The decision Wednesday, which came as the state prepares to execute by injection its first killer in four years, was immediately criticized by Gov. Pete Wilson as ``shortsighted and misguided.″
``California should not be prohibited from using the gas chamber to perform executions to society’s most brutal and heinous killers,″ Wilson said in calling for a further appeal.
The 9th U.S. Circuit Court of Appeals on Wednesday found the 1994 federal ruling _ the first by any U.S. court to declare a method of execution unconstitutional _ was properly based on evidence that found gas chamber deaths were accompanied by prolonged pain.
It required the state to conduct future executions by lethal injection, until then an unused option under a 1993 state law.
``It’s an important decision in that it prohibits the state from torturing people to death,″ said Michael Laurence, an American Civil Liberties Union lawyer who represented prisoners challenging the gas chamber. ``It recognizes that even people on death row who are going to be executed deserve some humanity.″
For her October 1994 ruling, U.S. District Judge Marilyn Hall Patel heard from a battery of scientific experts and witnesses, and examined a half-century of official execution records.

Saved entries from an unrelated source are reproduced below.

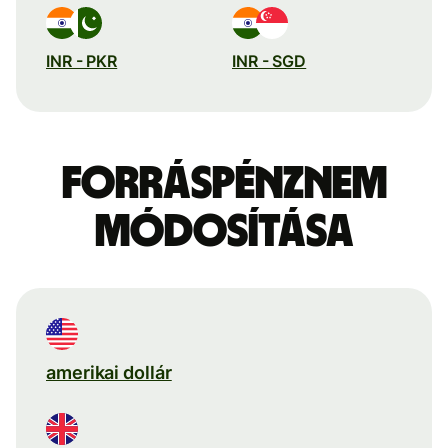
INR - PKR
INR - SGD
Forráspénznem
módosítása
amerikai dollár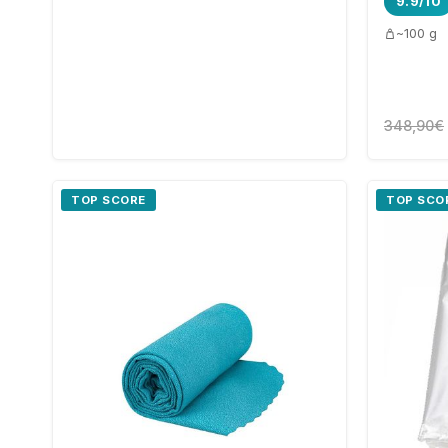
9.9/10
~100 g
348,90€
TOP SCORE
TOP SCO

She found that prisoners in the gas chamber probably suffer excruciating pain for between 15 seconds and several minutes.
She also noted that 10 states, including California, used gas as the sole method of execution in 1970, and no states do so today. That trend, along with the evidence of pain, shows that gas chamber executions violate ``evolving standards of human decency″
Steve Telliano, spokesman for Attorney General Dan Lungren, said no decision has been made on whether to appeal further.
William Bonin, the ``Freeway Killer,″ is scheduled to be executed at 12:01 a.m. Friday for the murders of 14 young men and boys.